However, there are still some state machines and managers in Kafka that have relatively independent functional frameworks and do not heavily rely on the users. These include the Topic Deletion Manager, Replica State Machine, and Partition State Machine that I have selected for you in this module.

Topic Deletion Manager: Responsible for performing deletion operations on specified Kafka topics and clearing all kinds of “traces” of the topics to be deleted in the cluster.
Replica State Machine: Responsible for defining Kafka replica states, legal state transitions, and managing transitions between states.
Partition State Machine: Responsible for defining Kafka partition states, legal state transitions, and managing transitions between states.

Whether it is a topic, a partition, or a replica, they usually have multiple states in their lifecycle in Kafka. And these three state machines are used to manage these states. How to achieve correct and efficient management is the core problem that the source code needs to solve.

Today, let’s start by learning about the Topic Deletion Manager and see how Kafka deletes a topic.

Pre-reading #

When I first started learning Kafka, I had a very shallow understanding of deleting Kafka topics. Previously, I thought that running the kafka-topics.sh --delete command would delete the topic.

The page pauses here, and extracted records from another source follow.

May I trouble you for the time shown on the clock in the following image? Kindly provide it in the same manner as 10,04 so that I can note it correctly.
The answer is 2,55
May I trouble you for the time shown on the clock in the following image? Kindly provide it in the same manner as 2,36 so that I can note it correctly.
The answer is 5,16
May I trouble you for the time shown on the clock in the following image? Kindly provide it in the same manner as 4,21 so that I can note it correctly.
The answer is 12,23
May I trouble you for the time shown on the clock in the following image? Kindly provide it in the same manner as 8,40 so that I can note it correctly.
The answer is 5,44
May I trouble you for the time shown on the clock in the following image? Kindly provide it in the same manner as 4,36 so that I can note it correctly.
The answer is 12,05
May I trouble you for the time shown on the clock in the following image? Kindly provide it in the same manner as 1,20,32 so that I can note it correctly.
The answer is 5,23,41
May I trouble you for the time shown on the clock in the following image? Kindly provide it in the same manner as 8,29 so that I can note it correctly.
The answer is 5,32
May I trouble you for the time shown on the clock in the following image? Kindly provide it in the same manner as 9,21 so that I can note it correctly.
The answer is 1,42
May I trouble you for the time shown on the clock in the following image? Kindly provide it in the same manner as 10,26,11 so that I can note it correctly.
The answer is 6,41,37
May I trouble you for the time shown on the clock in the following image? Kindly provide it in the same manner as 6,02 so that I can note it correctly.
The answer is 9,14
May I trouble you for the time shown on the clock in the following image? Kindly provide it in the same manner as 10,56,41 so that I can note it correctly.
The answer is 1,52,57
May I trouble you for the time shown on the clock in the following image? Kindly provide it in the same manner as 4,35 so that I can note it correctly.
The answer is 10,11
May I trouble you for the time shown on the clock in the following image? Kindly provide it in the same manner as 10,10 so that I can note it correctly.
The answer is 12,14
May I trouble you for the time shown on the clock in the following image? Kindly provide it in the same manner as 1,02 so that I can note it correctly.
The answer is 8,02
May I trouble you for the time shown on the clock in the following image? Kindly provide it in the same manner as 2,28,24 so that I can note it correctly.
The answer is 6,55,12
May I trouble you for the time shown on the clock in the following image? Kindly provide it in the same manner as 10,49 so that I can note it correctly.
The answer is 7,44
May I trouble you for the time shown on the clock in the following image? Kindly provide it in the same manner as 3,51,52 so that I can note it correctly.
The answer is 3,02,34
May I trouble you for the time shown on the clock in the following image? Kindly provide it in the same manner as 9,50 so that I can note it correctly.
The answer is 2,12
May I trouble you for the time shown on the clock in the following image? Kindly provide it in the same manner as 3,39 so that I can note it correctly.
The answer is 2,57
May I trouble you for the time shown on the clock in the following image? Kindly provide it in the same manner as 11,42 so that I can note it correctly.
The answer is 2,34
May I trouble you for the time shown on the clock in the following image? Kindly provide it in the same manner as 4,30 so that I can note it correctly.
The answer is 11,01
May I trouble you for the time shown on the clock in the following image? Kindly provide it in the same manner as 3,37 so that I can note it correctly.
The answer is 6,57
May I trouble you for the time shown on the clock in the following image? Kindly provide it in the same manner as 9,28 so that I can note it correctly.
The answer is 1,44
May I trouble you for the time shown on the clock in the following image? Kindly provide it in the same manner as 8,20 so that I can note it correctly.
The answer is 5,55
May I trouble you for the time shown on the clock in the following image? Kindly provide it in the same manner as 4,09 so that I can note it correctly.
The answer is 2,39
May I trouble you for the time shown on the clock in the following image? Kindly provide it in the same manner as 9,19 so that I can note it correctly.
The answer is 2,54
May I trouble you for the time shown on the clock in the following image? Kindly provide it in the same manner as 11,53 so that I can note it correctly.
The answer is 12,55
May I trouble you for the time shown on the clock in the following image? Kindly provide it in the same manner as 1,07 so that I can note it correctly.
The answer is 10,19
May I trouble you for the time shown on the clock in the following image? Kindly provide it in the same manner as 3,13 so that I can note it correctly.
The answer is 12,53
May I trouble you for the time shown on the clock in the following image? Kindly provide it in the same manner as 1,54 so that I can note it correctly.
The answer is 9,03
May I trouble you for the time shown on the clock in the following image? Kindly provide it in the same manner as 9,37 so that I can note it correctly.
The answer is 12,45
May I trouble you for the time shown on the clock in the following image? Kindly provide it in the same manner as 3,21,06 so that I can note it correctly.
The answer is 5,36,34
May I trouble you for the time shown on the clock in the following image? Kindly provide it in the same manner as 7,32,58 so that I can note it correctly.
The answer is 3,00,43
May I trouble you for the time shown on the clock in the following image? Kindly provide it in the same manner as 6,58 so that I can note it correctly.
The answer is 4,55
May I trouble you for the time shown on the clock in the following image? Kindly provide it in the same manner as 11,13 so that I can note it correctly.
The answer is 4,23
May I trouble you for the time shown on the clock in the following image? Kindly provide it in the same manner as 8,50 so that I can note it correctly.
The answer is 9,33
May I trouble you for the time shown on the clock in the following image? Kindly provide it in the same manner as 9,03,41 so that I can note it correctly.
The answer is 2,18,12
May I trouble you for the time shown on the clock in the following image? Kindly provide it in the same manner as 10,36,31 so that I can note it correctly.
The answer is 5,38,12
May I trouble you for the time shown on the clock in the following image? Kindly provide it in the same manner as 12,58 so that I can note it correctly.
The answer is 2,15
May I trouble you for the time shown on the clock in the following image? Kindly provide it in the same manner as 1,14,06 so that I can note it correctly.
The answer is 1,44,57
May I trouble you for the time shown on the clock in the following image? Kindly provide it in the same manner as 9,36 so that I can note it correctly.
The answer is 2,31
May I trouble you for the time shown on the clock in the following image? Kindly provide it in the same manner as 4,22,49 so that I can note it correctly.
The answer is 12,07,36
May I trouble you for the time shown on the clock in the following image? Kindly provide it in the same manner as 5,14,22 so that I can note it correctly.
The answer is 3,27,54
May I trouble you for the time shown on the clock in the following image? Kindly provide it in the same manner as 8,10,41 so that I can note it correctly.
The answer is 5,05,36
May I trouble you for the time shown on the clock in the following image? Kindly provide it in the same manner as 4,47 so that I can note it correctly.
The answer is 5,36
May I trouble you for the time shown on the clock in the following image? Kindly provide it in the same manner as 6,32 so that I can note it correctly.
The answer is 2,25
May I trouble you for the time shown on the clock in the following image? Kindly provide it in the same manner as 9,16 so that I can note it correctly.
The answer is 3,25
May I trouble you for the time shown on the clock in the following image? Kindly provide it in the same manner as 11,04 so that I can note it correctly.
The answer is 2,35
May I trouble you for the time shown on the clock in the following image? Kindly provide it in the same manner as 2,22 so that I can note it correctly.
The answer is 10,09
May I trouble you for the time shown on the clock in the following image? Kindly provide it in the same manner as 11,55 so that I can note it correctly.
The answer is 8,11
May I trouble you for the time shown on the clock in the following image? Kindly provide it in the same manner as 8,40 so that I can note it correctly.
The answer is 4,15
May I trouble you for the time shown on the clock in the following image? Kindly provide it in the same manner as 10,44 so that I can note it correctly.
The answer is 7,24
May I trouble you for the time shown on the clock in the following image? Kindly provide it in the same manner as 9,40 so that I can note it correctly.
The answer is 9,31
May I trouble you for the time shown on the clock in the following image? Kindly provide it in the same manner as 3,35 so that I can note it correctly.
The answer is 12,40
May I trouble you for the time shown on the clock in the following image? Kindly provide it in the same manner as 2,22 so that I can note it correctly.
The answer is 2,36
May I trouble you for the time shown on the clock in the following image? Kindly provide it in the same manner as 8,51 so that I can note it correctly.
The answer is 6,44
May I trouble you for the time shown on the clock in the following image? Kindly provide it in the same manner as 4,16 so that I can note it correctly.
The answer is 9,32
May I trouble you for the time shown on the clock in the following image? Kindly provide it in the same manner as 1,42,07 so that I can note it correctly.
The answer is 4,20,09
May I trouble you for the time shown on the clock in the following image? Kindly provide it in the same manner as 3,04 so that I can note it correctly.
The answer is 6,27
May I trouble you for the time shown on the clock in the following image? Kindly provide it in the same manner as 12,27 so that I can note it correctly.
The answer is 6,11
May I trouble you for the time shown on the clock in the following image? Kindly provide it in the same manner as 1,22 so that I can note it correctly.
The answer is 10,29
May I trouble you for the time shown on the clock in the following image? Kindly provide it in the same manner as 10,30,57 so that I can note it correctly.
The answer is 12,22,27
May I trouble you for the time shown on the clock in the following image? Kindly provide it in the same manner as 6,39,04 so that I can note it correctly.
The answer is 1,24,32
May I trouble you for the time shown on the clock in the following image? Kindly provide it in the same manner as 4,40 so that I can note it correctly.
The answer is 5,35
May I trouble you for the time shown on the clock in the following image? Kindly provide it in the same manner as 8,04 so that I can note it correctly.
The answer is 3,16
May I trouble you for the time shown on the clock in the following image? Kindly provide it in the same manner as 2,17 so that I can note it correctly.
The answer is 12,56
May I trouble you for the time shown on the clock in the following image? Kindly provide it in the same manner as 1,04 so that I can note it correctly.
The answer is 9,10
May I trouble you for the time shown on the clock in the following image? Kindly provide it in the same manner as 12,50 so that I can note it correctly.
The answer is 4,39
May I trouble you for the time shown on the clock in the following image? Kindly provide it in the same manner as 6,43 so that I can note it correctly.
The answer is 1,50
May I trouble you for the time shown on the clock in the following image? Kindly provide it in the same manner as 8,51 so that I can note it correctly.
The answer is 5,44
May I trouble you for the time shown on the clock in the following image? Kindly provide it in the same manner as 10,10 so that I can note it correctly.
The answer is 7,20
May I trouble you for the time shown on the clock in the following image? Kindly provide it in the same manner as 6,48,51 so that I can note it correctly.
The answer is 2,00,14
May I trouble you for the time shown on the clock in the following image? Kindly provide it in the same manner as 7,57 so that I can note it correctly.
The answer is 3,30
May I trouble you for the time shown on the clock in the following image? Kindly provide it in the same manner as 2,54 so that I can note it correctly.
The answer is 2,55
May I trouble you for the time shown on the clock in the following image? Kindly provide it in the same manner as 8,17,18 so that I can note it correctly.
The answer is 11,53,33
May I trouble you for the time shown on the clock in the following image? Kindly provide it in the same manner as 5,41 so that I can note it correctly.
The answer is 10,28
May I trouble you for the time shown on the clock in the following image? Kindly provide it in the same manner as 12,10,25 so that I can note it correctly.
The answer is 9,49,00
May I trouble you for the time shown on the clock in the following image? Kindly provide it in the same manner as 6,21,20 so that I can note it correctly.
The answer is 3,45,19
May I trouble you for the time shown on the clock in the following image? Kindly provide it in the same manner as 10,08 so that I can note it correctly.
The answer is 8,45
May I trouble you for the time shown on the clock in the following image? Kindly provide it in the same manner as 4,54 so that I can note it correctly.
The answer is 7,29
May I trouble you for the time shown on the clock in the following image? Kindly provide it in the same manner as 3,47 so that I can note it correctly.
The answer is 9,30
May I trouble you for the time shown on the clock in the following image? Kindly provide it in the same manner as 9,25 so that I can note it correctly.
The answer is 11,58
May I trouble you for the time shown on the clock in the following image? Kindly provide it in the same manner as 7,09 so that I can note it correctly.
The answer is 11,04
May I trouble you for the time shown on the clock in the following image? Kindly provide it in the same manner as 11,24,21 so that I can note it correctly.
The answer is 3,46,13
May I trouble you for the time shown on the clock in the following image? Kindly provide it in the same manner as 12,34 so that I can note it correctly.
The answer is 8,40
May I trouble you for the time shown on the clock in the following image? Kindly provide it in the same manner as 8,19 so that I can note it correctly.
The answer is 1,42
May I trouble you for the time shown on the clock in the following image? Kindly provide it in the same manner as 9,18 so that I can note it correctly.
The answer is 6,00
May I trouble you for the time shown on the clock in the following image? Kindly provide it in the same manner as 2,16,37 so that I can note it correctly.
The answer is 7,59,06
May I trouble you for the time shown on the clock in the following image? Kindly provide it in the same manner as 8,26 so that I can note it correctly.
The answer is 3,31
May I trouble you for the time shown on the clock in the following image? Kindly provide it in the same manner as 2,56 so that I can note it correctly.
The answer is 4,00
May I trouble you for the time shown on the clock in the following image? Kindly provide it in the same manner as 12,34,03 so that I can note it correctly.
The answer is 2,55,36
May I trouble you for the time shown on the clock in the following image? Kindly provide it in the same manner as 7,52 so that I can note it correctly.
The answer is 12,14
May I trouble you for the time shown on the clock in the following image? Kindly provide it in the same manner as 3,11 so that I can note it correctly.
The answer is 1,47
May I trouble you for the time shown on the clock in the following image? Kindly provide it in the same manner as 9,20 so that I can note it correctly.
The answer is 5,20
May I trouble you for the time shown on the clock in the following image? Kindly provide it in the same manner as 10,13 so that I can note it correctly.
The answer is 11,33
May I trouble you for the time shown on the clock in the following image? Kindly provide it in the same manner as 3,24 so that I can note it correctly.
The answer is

I believe many people may have had this misunderstanding.

One consequence of this incorrect understanding is that we often find that the topics are not completely deleted. As a result, there is a set of “ultimate martial arts secrets” circulating online: manually deleting log files on the disk and manually deleting various nodes related to the topic under ZooKeeper.

Personally, I always recommend against using this set of “secrets” for two reasons:

It is not complete. In fact, unless you restart the broker, this set of “secrets” cannot clean up the relevant entries for the topics to be deleted in the metadata cache on the controller side and each broker.
It is not officially certified, which means the consequences are your own responsibility. To some extent, it will bring about bad results that you cannot control.

As they say, “it’s better to have no abilities than to encounter challenges”. Instead of pondering how to save yourself after failing to delete a topic, it is better to study how Kafka performs this operation at the underlying level. Understanding its principles and then using the “secrets” in a targeted manner will enable you to achieve your goals. Don’t you agree?

Overview of TopicDeletionManager #

Alright, let’s officially start learning about TopicDeletionManager.

This manager is located in the kafka.controller package, with the file name TopicDeletionManager.scala. In this source code of less than 400 lines, it defines three class structures and over twenty methods. Overall, it is relatively easy to learn.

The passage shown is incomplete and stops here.